Hello all! I am determined to mod a Hyper Pet Tennis Ball Slingshot designed for dogs for a game and I hear the stock bands they use are crap and break quickly. I need to mod them to fire ideally hundreds of shots without breaking with as much or more power so I was thinking theraband but the slingshots are designed for tubing bands, so I am wondering if any experience modders/builders have any ideas for the most economical/simplest way to convert these to use therabands or if there is a powerful/reliable tubing band that can shoot tennis balls. I saw a mod where a standard tube slingshot's limbs were bent to be able to use therabands but that slingshot had "H" shaped limbs whereas the Hyper Dog limbs are "V" shaped so I'm not sure if that would work right with therabands since they would be at an angle and not shooting "flat" unless they were bent twice on each limb. Thanks in advance for your insight!

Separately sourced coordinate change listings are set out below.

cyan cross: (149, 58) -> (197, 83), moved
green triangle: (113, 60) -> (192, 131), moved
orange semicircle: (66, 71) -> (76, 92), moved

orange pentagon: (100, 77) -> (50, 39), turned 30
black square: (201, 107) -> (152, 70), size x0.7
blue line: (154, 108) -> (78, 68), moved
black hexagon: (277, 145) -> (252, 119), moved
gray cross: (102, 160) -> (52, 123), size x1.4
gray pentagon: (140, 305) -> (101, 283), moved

Pictures below of the slingshot I'm referring to.


----------



## treefork (Feb 1, 2010)

Very simple . The existing fork can accept flats . Cut off the existing bands leaving the prongs covered and protected with a short piece of tube . Now lay you flats on the fork prong and wrap and tuck with a thin piece of latex strip . This is one of the methods used to secure flats to any wire frame . It's very secure . Done .


----------



## treefork (Feb 1, 2010)

Here is a picture :


----------



## treefork (Feb 1, 2010)

A video


----------



## Imperial (Feb 9, 2011)

theraband has tubes, theratubes


----------



## Viper010 (Apr 21, 2012)

Simple question, simple answers. Don't you just love this forum?


----------



## thraex (Jan 13, 2016)

treefork said:


> Very simple . The existing fork can accept flats . Cut off the existing bands leaving the prongs covered and protected with a short piece of tube . Now lay you flats on the fork prong and wrap and tuck with a thin piece of latex strip . This is one of the methods used to secure flats to any wire frame . It's very secure . Done .


Thank you, I'm going to try this method, seems very simple and seems like it would work great.


----------



## JediMike (Jan 1, 2015)

A+ Slingshots make a heavy slingshot tube you could launch an anvil with...


----------